>> start EXTRACTED TEXT

Stash Workaround (no Perforce shelve access)

If your site doesn't allow shelving, create a WIP branch stream or generate a patch:

# Generate a patch from diff output
p4 diff -du > wip.patch

# Revert, do other work, then apply the patch
p4 revert ...
patch -p0 < wip.patch

7 Streams & Branching

Perforce Streams are managed branches with a defined parent/child hierarchy. Changes must flow from child streams up through parents (copy up) and from parents back down to children (merge down). This enforces clean integration discipline — critical for multi-project chip designs.

Mainline

The single source of truth. Equivalent to Git main/trunk. No parent. All stable, taped-in RTL lives here.

Development

Child of mainline. Feature work happens here. Multiple dev streams can exist in parallel for different IPs.

Release

Child of mainline, cut at tape-in. Only bug fixes merge in. Post-silicon patches and mask revisions come from release streams.

Virtual

No files of its own — filters a parent stream's view. Useful to give a sub-team access to only their IP block.

# List streams
p4 streams //depot/proj/...

>> end EXTRACTED TEXT
>> start INFORMATION GIVEN

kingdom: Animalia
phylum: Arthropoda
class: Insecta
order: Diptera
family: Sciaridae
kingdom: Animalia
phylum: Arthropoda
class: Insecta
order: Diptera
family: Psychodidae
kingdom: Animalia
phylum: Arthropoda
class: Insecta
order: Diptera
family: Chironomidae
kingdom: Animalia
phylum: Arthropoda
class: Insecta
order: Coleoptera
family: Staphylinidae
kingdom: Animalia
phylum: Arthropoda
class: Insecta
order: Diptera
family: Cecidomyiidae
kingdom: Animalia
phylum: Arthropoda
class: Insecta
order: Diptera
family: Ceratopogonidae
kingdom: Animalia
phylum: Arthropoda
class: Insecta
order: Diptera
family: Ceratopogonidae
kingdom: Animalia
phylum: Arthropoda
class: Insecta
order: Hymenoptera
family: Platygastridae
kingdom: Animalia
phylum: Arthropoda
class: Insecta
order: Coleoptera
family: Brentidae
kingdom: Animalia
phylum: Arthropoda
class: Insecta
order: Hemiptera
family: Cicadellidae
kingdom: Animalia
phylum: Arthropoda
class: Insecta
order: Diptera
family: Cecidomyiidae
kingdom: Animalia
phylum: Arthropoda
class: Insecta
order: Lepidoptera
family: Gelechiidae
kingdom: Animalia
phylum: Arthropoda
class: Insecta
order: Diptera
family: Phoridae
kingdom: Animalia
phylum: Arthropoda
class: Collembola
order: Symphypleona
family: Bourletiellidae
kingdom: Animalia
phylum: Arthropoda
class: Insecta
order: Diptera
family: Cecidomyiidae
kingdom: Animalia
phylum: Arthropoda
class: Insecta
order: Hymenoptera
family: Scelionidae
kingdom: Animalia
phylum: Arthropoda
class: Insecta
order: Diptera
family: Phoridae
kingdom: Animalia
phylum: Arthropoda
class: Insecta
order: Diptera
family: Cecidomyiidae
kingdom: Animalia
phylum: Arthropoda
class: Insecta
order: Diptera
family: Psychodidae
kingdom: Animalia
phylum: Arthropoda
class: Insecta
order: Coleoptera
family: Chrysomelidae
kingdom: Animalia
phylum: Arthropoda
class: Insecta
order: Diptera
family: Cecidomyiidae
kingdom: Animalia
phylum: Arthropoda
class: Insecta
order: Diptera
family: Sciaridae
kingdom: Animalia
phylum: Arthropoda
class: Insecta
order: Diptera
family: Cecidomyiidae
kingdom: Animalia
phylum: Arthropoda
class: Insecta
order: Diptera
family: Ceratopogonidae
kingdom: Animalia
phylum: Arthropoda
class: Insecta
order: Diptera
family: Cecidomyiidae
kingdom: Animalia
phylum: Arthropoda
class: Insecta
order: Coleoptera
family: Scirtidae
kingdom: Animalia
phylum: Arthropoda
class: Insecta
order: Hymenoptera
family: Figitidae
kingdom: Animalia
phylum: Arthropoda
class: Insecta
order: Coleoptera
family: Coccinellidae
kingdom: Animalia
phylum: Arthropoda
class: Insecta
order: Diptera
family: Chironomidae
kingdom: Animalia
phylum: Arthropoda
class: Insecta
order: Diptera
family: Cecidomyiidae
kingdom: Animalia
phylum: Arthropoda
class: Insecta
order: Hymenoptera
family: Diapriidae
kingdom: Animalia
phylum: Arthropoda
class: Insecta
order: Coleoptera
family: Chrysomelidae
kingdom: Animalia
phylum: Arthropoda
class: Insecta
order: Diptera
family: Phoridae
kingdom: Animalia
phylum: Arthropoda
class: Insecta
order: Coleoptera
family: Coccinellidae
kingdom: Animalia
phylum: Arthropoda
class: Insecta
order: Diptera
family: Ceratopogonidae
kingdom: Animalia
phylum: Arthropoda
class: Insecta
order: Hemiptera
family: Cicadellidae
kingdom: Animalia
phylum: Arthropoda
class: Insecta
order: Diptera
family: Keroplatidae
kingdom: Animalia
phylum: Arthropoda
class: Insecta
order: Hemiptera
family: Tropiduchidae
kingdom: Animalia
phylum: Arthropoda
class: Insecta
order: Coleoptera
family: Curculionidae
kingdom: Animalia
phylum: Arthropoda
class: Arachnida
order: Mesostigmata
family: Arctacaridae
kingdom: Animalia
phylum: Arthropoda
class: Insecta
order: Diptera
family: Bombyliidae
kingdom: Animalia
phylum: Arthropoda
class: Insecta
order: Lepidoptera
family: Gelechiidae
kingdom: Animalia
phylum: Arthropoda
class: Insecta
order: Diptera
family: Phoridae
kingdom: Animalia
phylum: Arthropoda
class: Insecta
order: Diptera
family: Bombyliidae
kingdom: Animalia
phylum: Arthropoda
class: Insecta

>> end INFORMATION GIVEN

According to the Perforce streams text, which type of stream has no files of its own?

The virtual stream has no files of its own; it filters a parent stream's view.